I didn’t care what they thought though, not anymore. I believed the whole thing was wrong. We were all wrong now, I thought, on both sides; this war and this advertising and this flag waving and nobody really knowing why or who or what was just wrong. But I had no voice, not in a place where if you objected you were not American.

***

A few years later, while attending a service at my local church, a missionary who’d been working in Iraq during the war came to talk to us about his time volunteering in the hospitals there.

He told us many things not consistent with what I was hearing in the media, or even in my own social circles. He said that when the bombs of freedom dropped, the result was innocent people piled in heaps, dead and burned outside of hospitals that had run out of room. He said that when the bullets of democracy flew, the result was children being pumped full of shrapnel and left to bleed out on dusty streets because there was no way to help them. He said that as he vainly struggled to stem the flow of justice, the flow of injured and dying, that people would reach out to him with fingers blacked by with dry blood and ask, “why is your country doing this to us?”

What answer was he supposed to give them?

Was he to say, “don’t mess with the US?” Was he to tell them, “because nothing good ever comes out of this part of the world”? Was he to declare, “because this is what a real American does”?  Was he supposed to look into the eyes of the innocent and destroyed and say, “you deserve this for what you did”?

***

As I finish writing these words, church bells are ringing in my small town to honor the memory of 911. My Facebook wall is covered with messages about remembering the day. My Twitter feed is full of calls to #neverforget.

When I look back at this event, I wonder what it is we will never forget? Will we never forget how we got even? How we got the bad guys? How we showed the world not to mess with us?

Or will we never forget that when ideas go to war, people are always the casualties? That violence doesn’t solve, it kills?

Will we remember that, in the words of Dr.

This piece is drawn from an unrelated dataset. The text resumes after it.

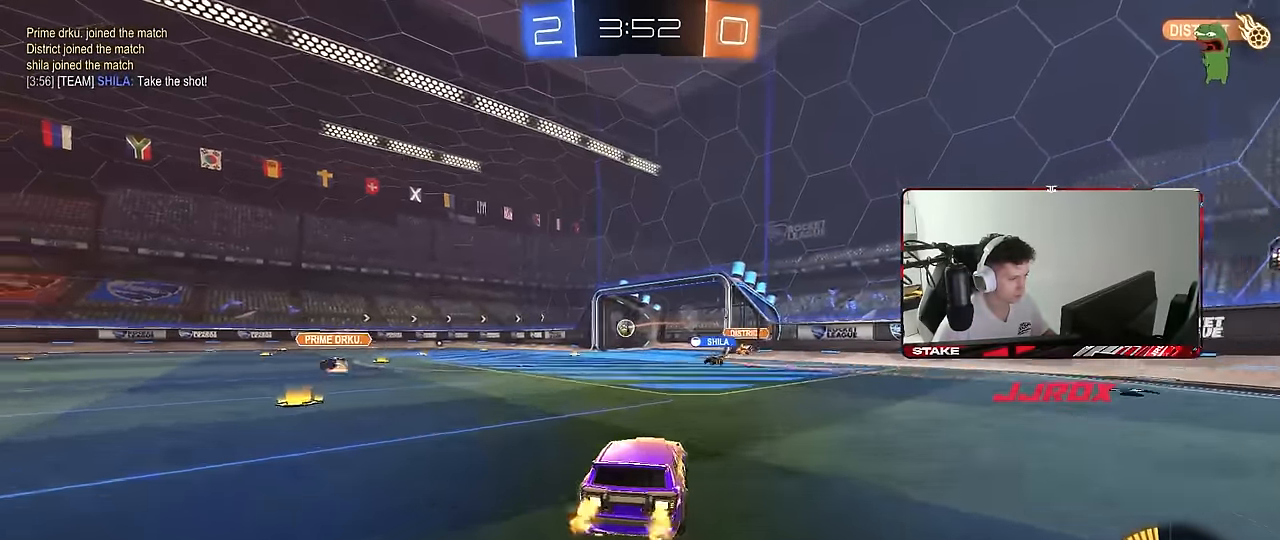
{"keys": [], "mouse": [], "mouse_move": "still", "events": [[100, "mouse_right", "down"], [233, "space", "down"], [283, "mouse_right", "up"], [417, "space", "up"], [417, "w", "up"]]}
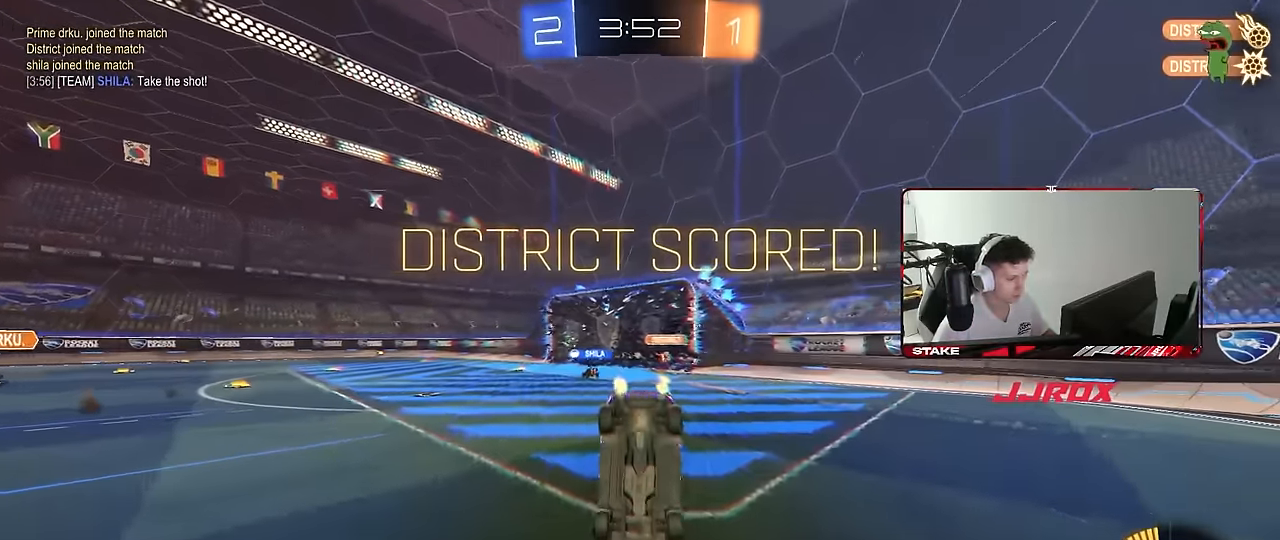
{"keys": [], "mouse": [], "mouse_move": "still", "events": [[250, "space", "down"], [433, "space", "up"]]}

Martin Luther King, “war is a poor chisel with which to sculpt a more peaceful tomorrow?”

I mourn for those who lost their lives and loved ones in the events of 911. I mourn for those who lost their lives and loves ones in the events that followed 911 as well. They should never be forgotten.

I pray we do not look back in anger at this event. I pray we do not run our finger across the scar and take comfort in knowing we justified spilt blood by spilling someone else’s. It is my hope that as we reflect on this event, we will learn, and find peace as well as strength. Strength to step back, mourn, and move forward more unified than ever before—not just as the people of this country, but as the people of this world.